So far the party had consisted of much polite conversation, charades, and dancing. But now George Hemming, the cut-up, was asking Cynthia to play and sing.

After a satisfactory period of coaxing from the guests and demure reluctance from Cynthia, there she was at the piano beginning a ballad.

Several of the others grouped themselves around her. Lieutenant Stafford sauntered to the back of the instrument to stand in the shadows where he could drink in her fair loveliness.

A man whose name was Johnny Sands had married Betty Hague

And though she brought him gold and lands she proved a terrible plague.

So while Cynthia is leading in the lively and lengthy ballad, with some of the others joining in heartily, there is time to dip back into the past a bit.

The two Colsworth cousins were daughters of brothers. Linnie’s parents had died when she was small, and she had lived since with maternal relatives in the Washington Square district of New York, so that only as a little girl had she held any association with the Henry Colsworth family. But when Uncle Henry, accompanied by Cynthia, had come east on business, he had looked her up and insisted that she return with them for a long visit. He had been anxious to get back home but had allowed Cynthia to stay a while and take in the New York sights when he found she would have Linnie’s company on the long trip to Omaha.

All the way out from the east, Linnie had listened to Cynthia singing the praises of this Lieutenant Stafford whom she had met at a party given for the army officers stationed on Governor’s Island.

Cynthia had voiced her laudations until Linnie was tired hearing about the paragon—on the cinder-filled cars to Chicago, off and on during the twelve-hour wait there when they missed the western train, occasionally on the tedious ride out to Denison, Iowa, surreptitiously on the crowded stage from Denison to Council Bluffs, even a lingering bit on the ferry crossing to Omaha.

That stage ride had been the most disagreeable part of the long journey, miring down in the mud the last six miles, and so crowded, with all the other passengers men: an officer for Fort Laramie, a young doctor talking about getting up his shingle in Denver, drummers to sell goods in the river towns.

At the many half-concealed but admiring glances cast toward the girls, Cynthia would whisper, “Oh, I don’t know what I’d have done without you, Linnie. I’d have been too scared with all these men.”

But Linnie knew better. The one thing Cynthia would never be afraid of was men.

Over and over Cynthia had talked of her lieutenant friend’s charms. He was to be transferred to Fort Leavenworth, Kansas, but he was going to ask for leave to come to Omaha first and take a boat down the river to the fort.

“I’ll just admire to have you see him, Linnie. He’s my ideal ... right out of a novel. And I know he intends to ask me for my hand when he comes.”

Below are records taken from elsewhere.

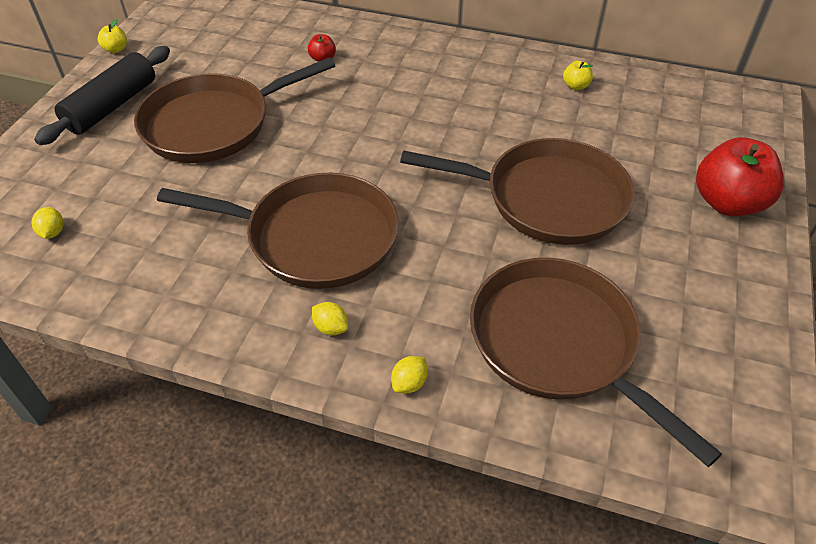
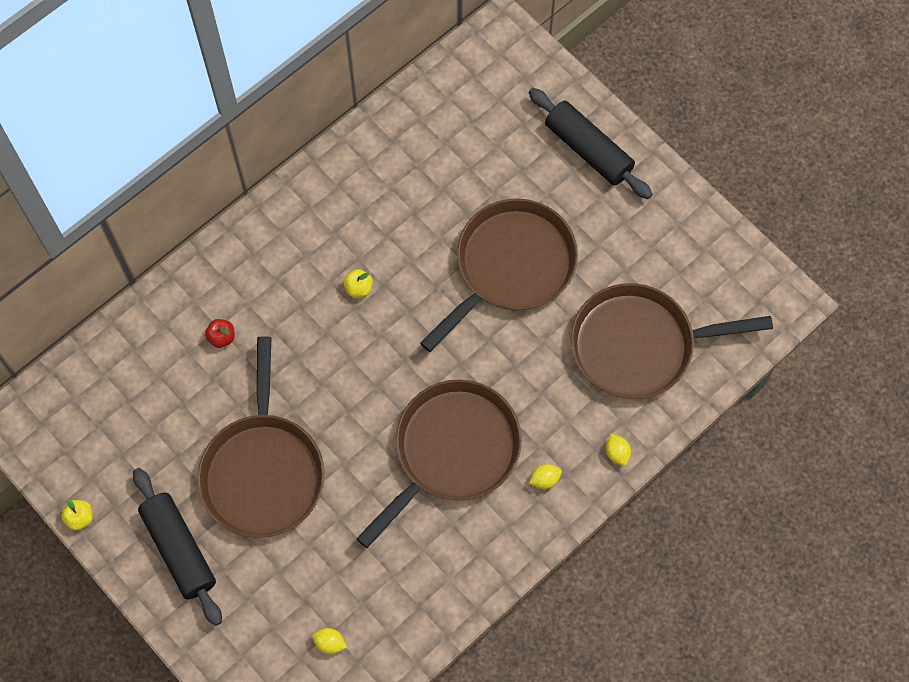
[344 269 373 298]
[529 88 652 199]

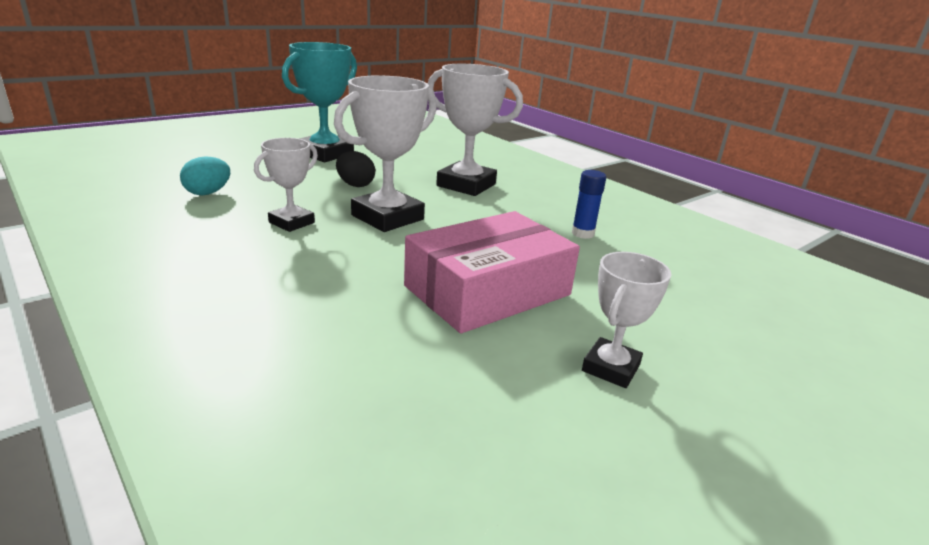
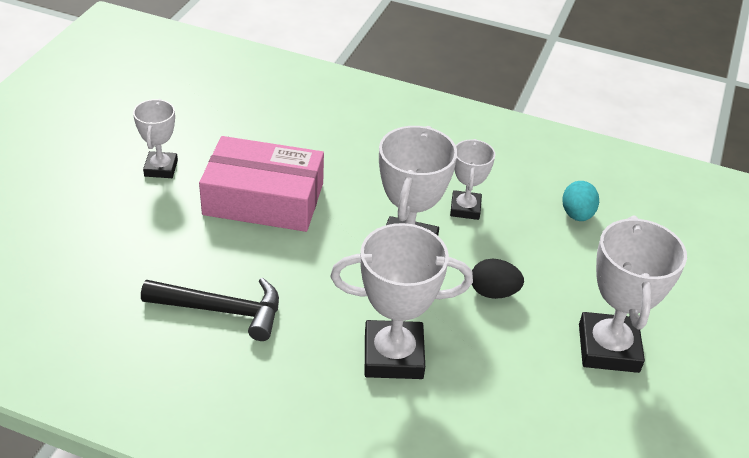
[141 278 279 341]
[199 136 324 232]
[579 216 687 373]

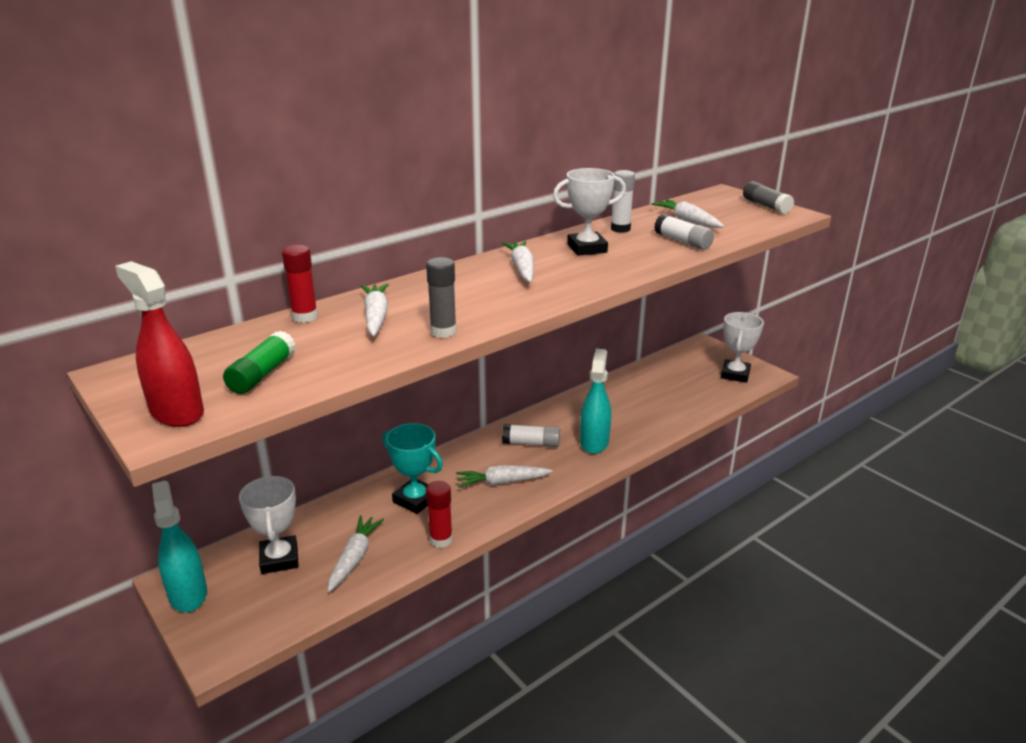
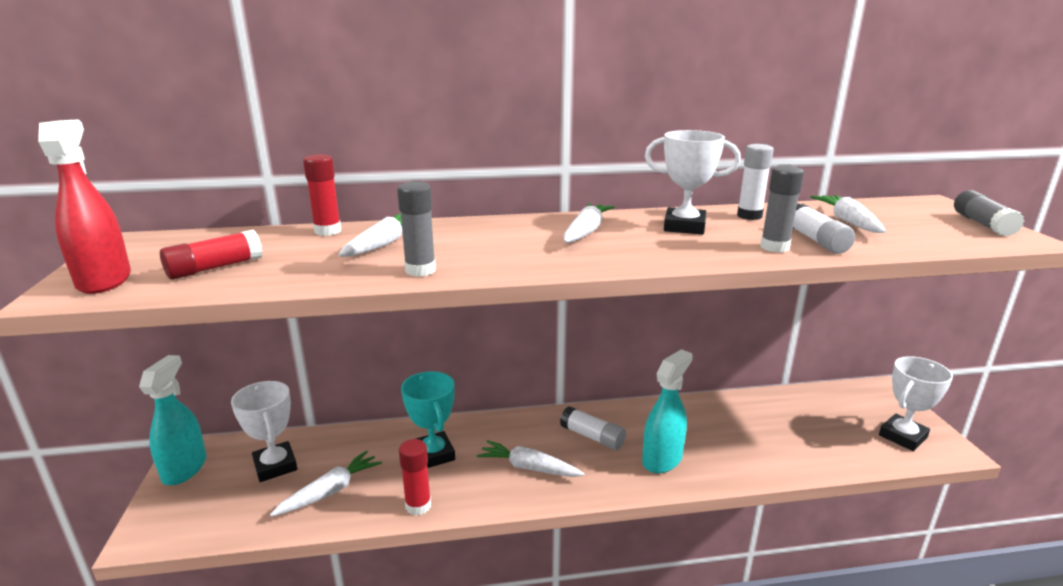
[160 230 262 279]
[231 381 297 482]
[760 165 804 253]

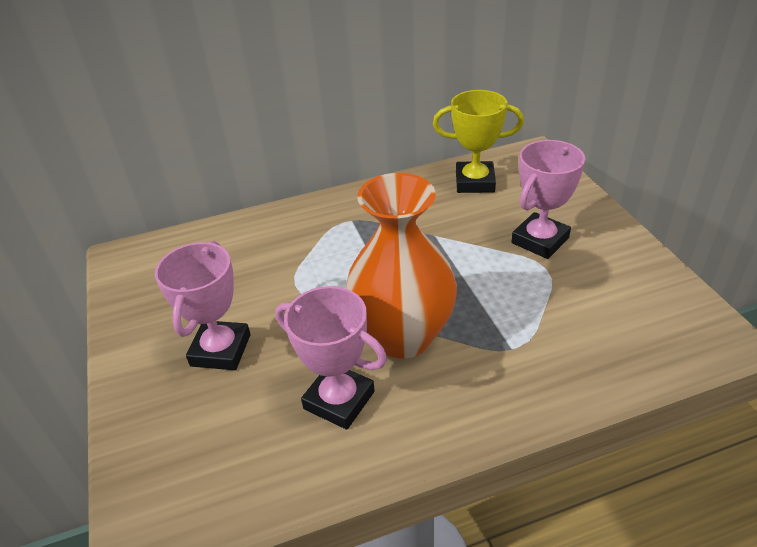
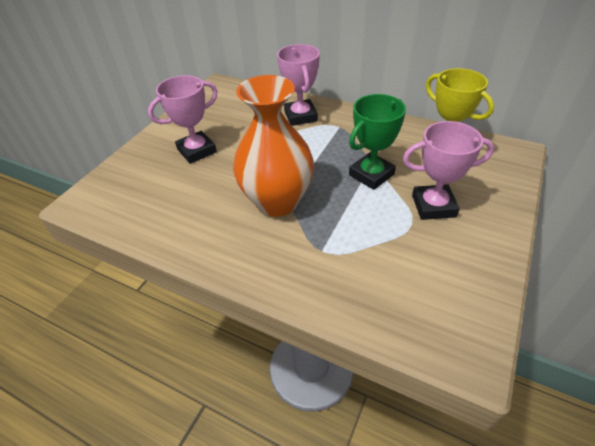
[277 44 320 126]
[349 94 406 190]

And then to Linnie’s wondering surprise, after all the glorification of the lieutenant, when they were on the ferry crossing the Missouri, with the white territorial capitol of home in plain sight, Cynthia had suddenly begun to remember a young man in Omaha—George Hemming.

“I’ll admire to have you know him, Linnie. He’s so full of hi-jinks ... he just keeps you in stitches.”

It had all turned out as Cynthia wished. She’s one of those kittenish girls who always have their own way, Linnie was saying to herself. For Lieutenant Norman Stafford had succeeded in getting permission to come by the way of Omaha, and here he was standing back of the piano, not singing like the others but scarcely able to take his eyes from Cynthia’s pale prettiness.

And for once, Cynthia, the fly-up-the-creek, was right. He was fine and strangely attractive, with his lean strong face and well-knit uniformed figure.

And there was the George Hemming whom Cynthia had talked about, too, looking plump and sleek, singing clowningly, full of his capers, making Cynthia the center of his attention.

Standing back a little herself, Linnie was thinking how easily Cynthia did everything. Even her piano playing was characteristic of her, not at all accurate but made to appear so. Part of the time she could even look up from the keys at the young men around her, roll her eyes, and drop them coyly when their answering looks held her.

I can’t be coy, Linnie was thinking. I’m just not made to be flirtatious. I only know how to be cordial or cold ... friendly or unfriendly. I don’t seem to know any of the little between ways.

Cynthia had changed to another song now, the sad legend of the Weeping Water:

Oh do you remember the Indian tale

Of the maidens who wept by the creek in the vale

For the braves who were slain in Nehawka?

She was looking soulfully at the lieutenant and then smilingly at George Hemming.

It rather embarrassed Linnie to have Cynthia singling out the two for her coquetry, and before every one.

And the little creek fed by their weeping all day

Rose into a river that wended its way

To the sea with the tears from Nehawka.

She found herself wondering what the lieutenant would think of Cynthia if he knew how self-centered she was underneath those dainty soft ways. But a man in love never saw through that kind. He was just too fine to be hoodwinked by some one who would twist him around her little finger. Then she began to question how she knew he was so fine. An army man that way—maybe he was horrid—probably he wasn’t anywhere near good enough for Cynthia. No, that wasn’t true. What made her think so? She just knew. There was something about that grave manner, that lean sunburned face, those steady gray eyes.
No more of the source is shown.